Dwight Grotberg (born January 26, 1967) is a North Dakota politician and a former Republican candidate for the U.S. Senate in North Dakota. He lost to the Democratic-NPL incumbent, Kent Conrad, on November 7, 2006. Grotberg is an Anderson, North Dakota town councilman and a farmer from Sanborn in Barnes County.

Grotberg received the Republican nomination for the U.S. Senate seat in North Dakota at the state GOP convention in late March 2006. Despite running for office in the historically conservative state of North Dakota, Grotberg faced a difficult campaign due to the Senator's name recognition, long tenure in office, available funds, and popularity.[1]


Dwight Grotberg was born in 1967 and raised on a farm near Wimbledon, North Dakota. After graduating from high school, he traveled to Parana, Brazil and worked at a livestock and grain farm run by a mission organization dedicated to training indigenous people to be self-sufficient and industrious.

After returning home, Grotberg enrolled in Bethany College of Missions and graduated with a degree in Cross-Cultural Studies. He then traveled to New Zealand and worked on farms in the Bay of Islands to gain a global perspective of farming and its methodologies.

In 1989, he returned to North Dakota and attended North Dakota State University to study agricultural economics until 1992. He then moved back to Wimbledon and built a farm of his own on which he currently resides.[2] In 1989, Grotberg married his wife, Alison. They have seven children together, all are currently homeschooled.[3] In 1996, he suffered a spinal cord injury when his tractor was struck by a semi-truck.

> **Task**:
How would you put this sentence from the profile of Dwight Grotberg into Spanish: "After returning home, Grotberg enrolled in Bethany College of Missions and graduated with a degree in Cross-Cultural Studies." The items are not needed.

> **Given data**:
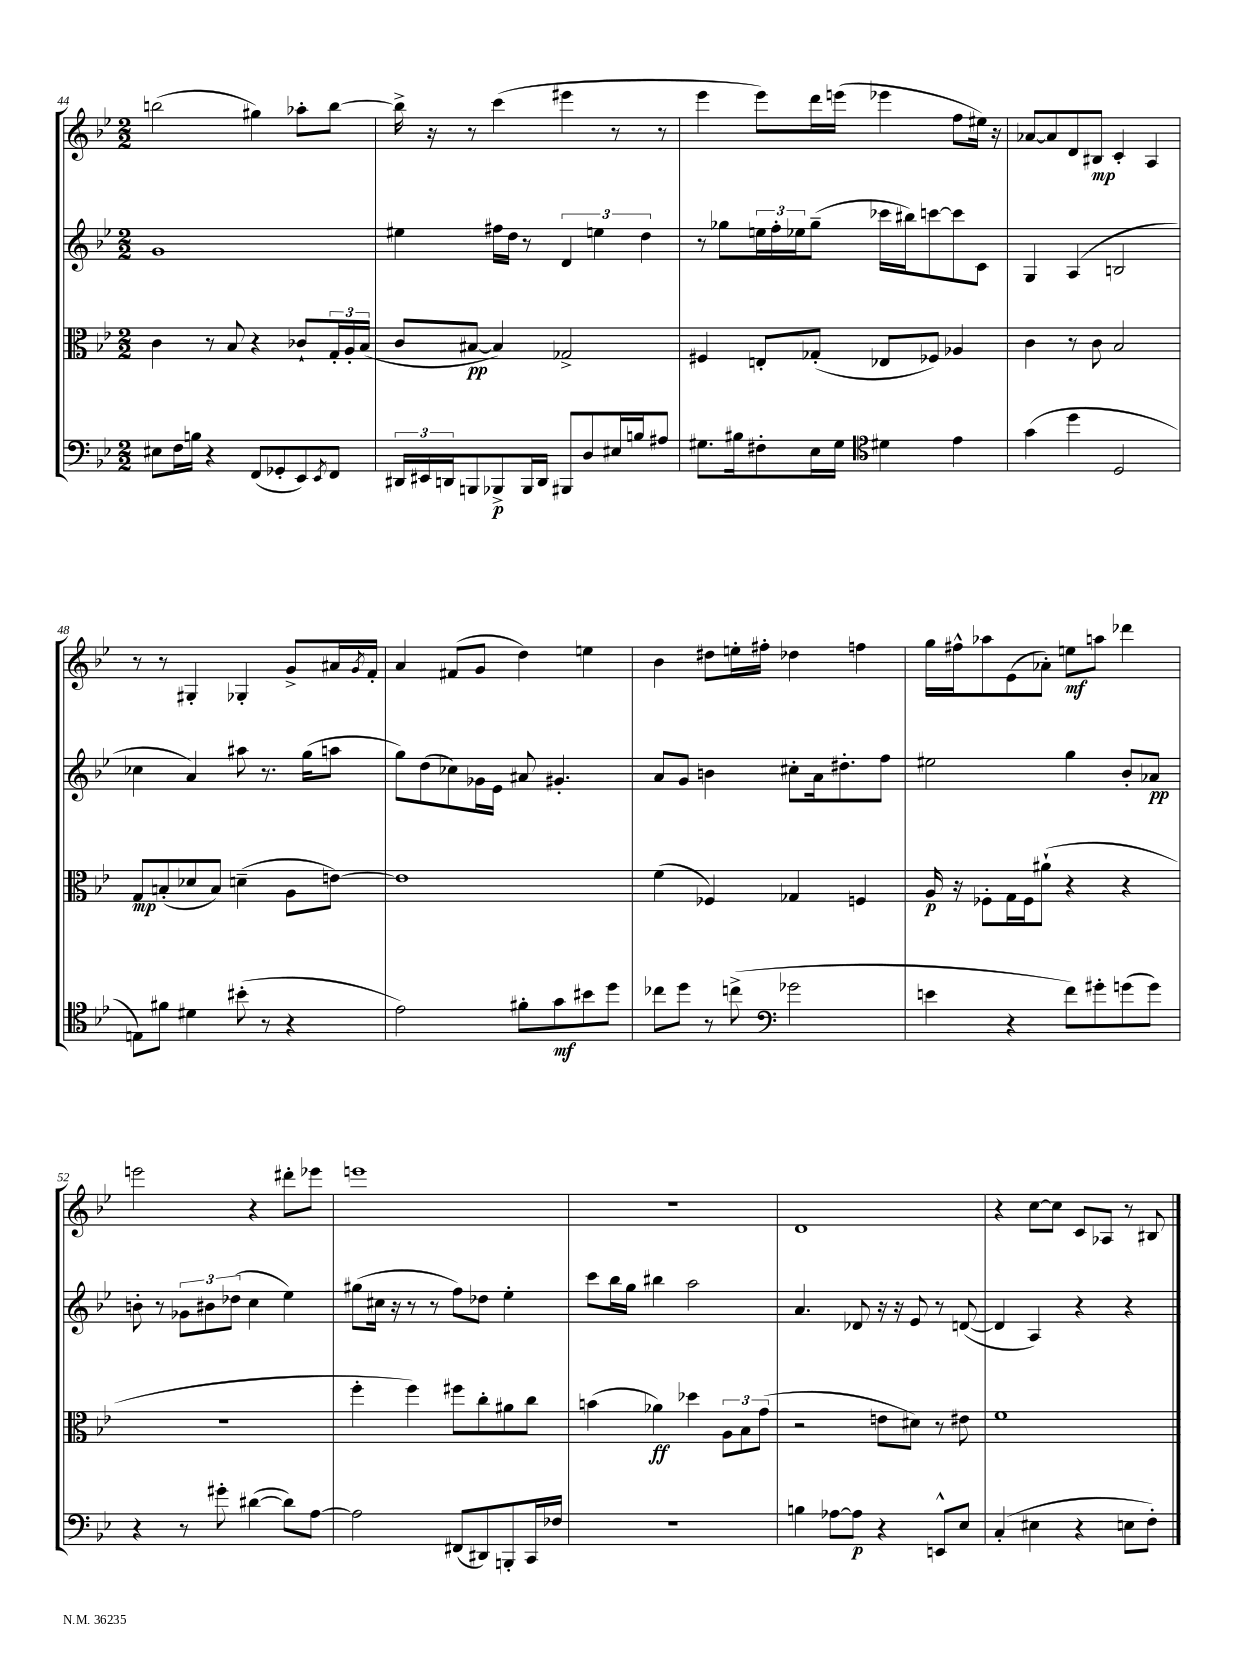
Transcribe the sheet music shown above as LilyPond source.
...
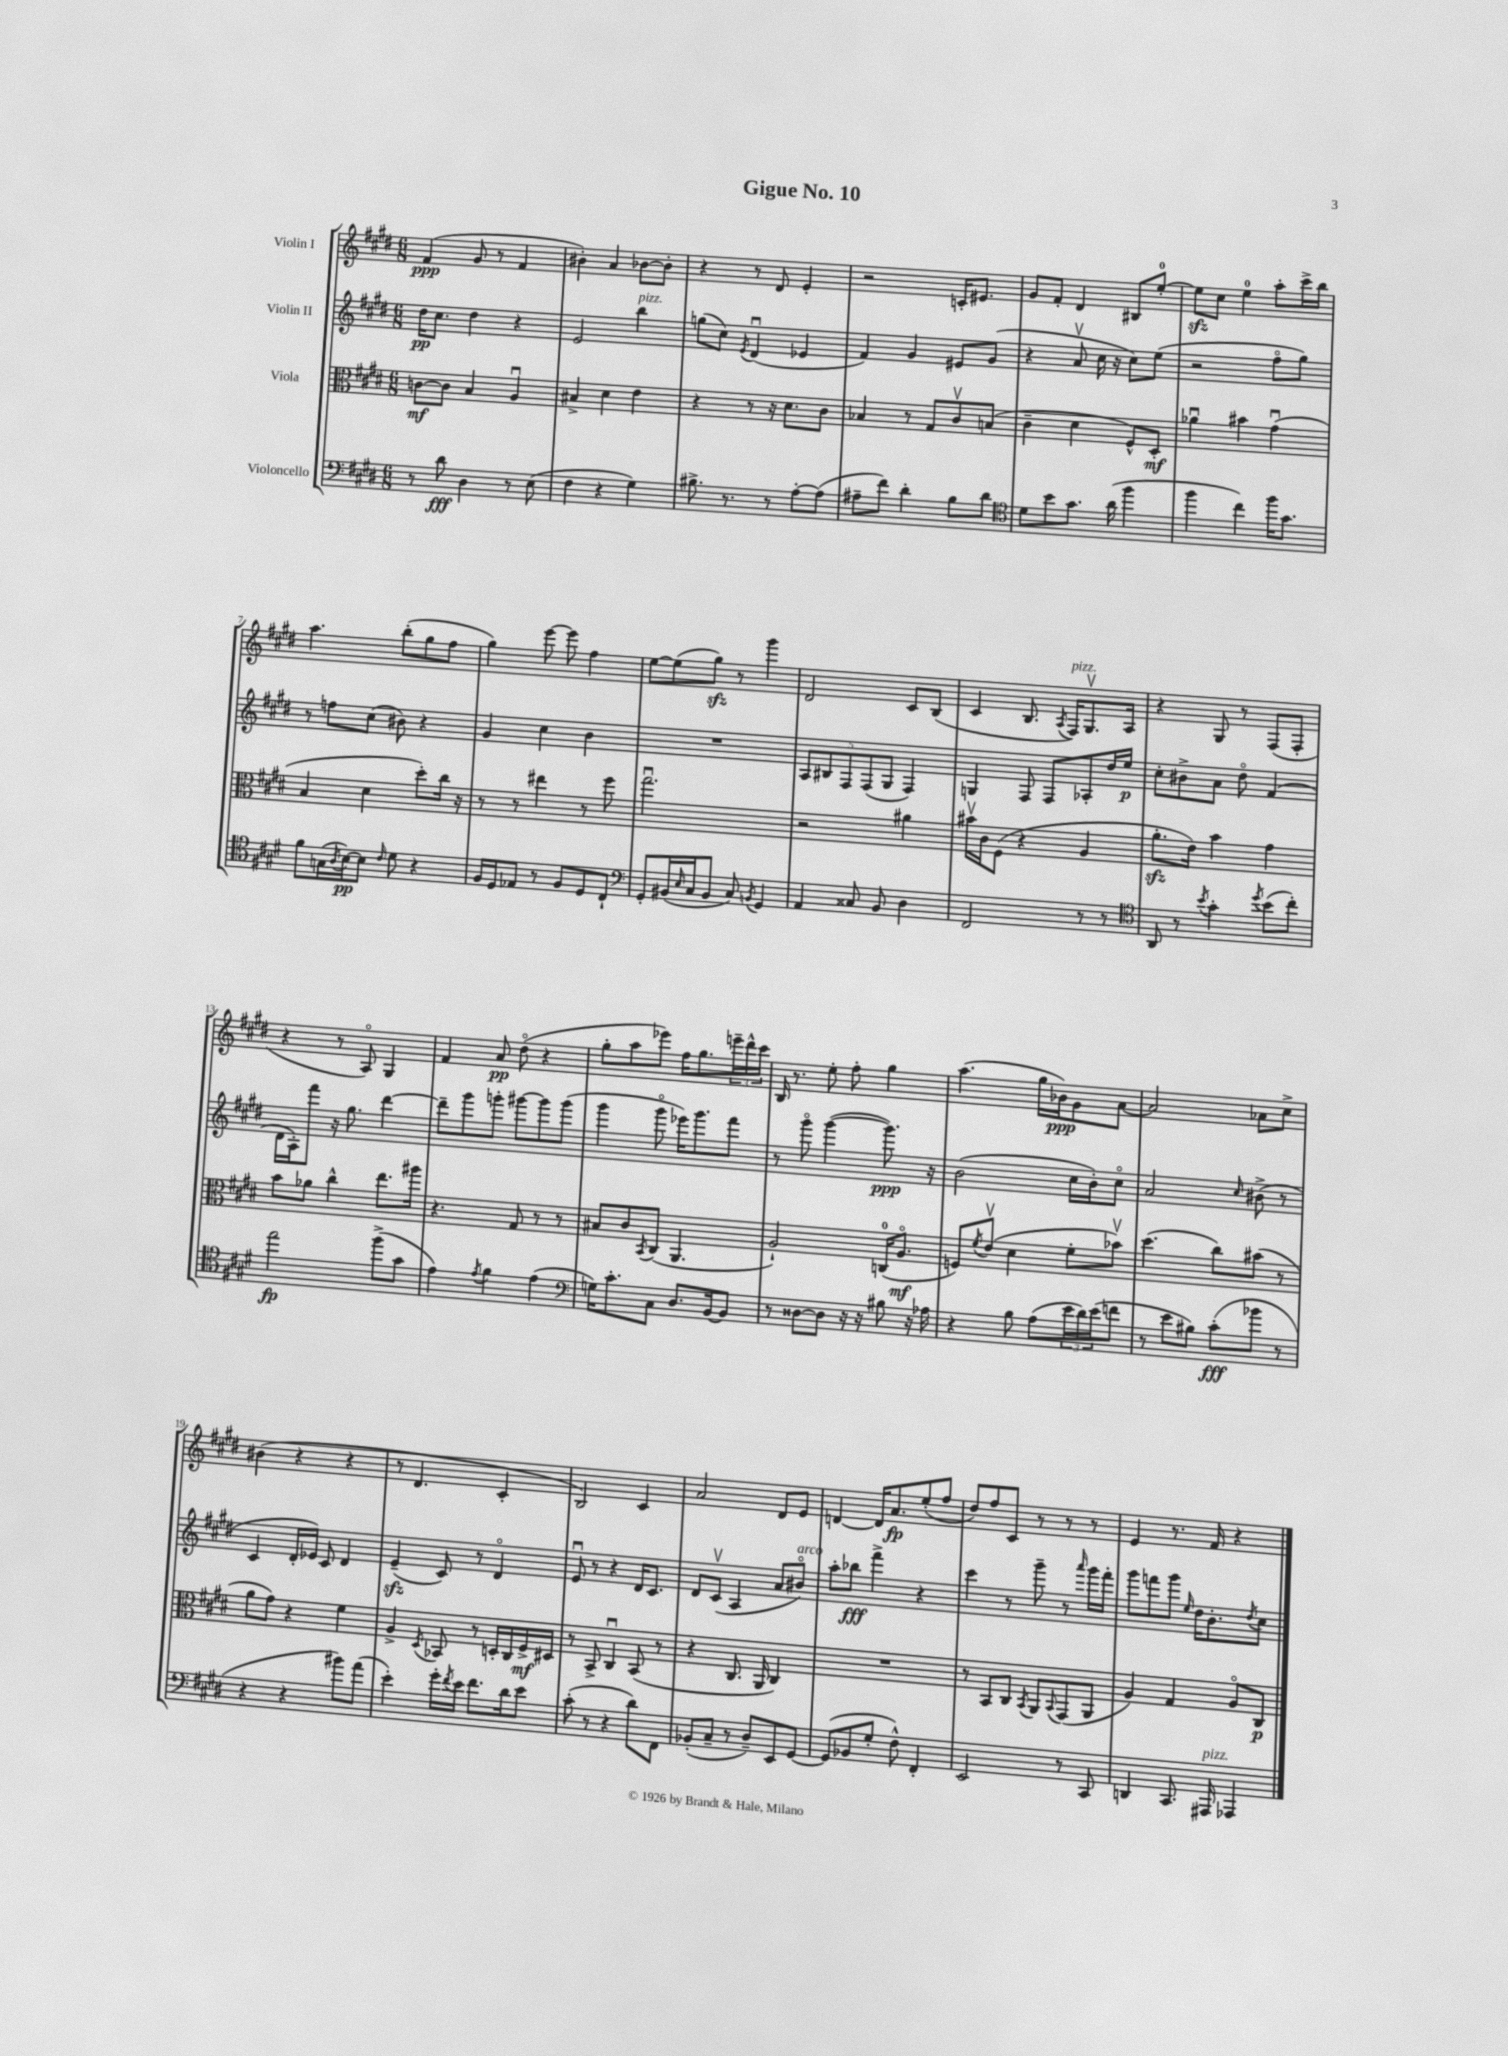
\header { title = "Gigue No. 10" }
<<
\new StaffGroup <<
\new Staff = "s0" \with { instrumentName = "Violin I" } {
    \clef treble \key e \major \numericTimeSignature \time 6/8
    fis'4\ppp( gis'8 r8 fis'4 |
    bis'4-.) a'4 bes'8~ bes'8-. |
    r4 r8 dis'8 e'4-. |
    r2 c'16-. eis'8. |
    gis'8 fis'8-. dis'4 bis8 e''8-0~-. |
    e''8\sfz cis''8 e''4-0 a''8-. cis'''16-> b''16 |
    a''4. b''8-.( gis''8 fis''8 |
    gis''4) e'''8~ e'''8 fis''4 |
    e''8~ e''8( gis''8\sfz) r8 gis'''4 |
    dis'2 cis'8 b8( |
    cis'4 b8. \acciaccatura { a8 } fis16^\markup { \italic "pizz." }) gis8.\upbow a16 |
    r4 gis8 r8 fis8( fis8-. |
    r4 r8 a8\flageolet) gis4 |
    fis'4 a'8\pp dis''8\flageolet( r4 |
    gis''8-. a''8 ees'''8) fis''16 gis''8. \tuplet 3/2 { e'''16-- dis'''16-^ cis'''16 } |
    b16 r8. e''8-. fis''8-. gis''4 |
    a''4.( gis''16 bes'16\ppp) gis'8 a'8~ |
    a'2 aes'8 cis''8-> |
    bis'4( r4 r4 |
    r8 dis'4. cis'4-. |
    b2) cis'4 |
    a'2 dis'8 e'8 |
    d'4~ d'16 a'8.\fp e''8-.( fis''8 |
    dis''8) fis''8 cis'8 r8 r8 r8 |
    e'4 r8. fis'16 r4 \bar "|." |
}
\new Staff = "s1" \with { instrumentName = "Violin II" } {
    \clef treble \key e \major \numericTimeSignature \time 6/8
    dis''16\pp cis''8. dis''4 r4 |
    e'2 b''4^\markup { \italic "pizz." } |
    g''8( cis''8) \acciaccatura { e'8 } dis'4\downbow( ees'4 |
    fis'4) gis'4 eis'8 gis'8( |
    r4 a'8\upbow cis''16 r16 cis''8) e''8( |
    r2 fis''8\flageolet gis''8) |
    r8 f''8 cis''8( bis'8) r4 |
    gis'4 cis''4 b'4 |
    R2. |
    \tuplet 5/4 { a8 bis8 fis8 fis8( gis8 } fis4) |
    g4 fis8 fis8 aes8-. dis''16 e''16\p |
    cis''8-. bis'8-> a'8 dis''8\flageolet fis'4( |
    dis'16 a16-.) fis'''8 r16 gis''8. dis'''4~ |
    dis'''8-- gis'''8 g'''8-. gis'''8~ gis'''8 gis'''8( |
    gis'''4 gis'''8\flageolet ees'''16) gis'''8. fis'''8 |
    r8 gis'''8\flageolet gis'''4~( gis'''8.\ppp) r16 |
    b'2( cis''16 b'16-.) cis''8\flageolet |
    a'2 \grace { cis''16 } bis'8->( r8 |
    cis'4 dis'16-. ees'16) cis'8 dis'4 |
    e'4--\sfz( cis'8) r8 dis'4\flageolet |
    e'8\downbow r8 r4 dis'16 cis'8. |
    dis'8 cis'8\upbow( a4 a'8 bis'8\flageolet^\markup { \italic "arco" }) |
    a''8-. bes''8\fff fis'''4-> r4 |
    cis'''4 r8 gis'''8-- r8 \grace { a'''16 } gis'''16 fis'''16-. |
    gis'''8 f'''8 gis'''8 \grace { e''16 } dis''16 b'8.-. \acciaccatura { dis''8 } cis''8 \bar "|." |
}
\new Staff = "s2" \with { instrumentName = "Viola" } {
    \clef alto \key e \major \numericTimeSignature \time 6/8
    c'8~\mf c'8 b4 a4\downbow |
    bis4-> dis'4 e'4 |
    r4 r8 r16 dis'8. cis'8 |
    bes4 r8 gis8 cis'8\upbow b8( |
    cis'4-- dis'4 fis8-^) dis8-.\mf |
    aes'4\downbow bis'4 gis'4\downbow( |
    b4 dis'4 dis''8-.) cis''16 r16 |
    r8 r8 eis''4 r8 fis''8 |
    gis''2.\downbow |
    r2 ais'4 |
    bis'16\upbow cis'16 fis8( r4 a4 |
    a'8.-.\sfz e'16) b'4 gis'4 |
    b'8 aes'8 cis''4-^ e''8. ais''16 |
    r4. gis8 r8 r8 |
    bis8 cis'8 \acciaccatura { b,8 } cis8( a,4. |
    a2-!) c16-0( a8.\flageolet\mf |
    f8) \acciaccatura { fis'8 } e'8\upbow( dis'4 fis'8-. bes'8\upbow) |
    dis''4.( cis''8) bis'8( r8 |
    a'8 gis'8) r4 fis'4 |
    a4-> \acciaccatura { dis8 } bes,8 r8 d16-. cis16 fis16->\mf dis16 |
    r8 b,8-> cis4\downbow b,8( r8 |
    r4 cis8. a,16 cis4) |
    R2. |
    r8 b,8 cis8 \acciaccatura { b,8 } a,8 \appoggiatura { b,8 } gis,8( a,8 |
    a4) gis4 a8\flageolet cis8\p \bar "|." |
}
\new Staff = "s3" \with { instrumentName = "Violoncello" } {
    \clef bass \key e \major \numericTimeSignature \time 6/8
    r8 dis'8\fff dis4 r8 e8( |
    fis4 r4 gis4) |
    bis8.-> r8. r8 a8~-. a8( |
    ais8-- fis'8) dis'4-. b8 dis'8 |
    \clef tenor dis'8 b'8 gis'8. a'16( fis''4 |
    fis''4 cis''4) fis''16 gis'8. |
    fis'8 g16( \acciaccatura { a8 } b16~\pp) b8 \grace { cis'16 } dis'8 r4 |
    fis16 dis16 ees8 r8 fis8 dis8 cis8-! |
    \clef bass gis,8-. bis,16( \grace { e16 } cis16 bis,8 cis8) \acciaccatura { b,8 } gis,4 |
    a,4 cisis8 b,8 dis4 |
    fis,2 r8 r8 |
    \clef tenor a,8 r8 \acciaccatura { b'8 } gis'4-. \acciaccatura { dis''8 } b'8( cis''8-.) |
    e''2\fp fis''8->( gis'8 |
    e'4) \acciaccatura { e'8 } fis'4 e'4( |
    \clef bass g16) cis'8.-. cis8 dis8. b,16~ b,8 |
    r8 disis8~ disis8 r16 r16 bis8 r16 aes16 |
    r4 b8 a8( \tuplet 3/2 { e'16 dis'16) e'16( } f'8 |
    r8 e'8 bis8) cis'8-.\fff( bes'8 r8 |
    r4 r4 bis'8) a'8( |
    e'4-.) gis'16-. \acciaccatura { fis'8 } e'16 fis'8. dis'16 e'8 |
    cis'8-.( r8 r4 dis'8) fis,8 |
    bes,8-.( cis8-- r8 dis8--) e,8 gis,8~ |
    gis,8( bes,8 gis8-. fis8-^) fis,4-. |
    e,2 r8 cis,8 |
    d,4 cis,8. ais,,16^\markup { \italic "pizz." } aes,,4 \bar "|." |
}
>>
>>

> **Answer in full**:
Tras regresar a casa, Grotberg se inscribió en Bethany College of Missions y se graduó con un título en Estudios Interculturales.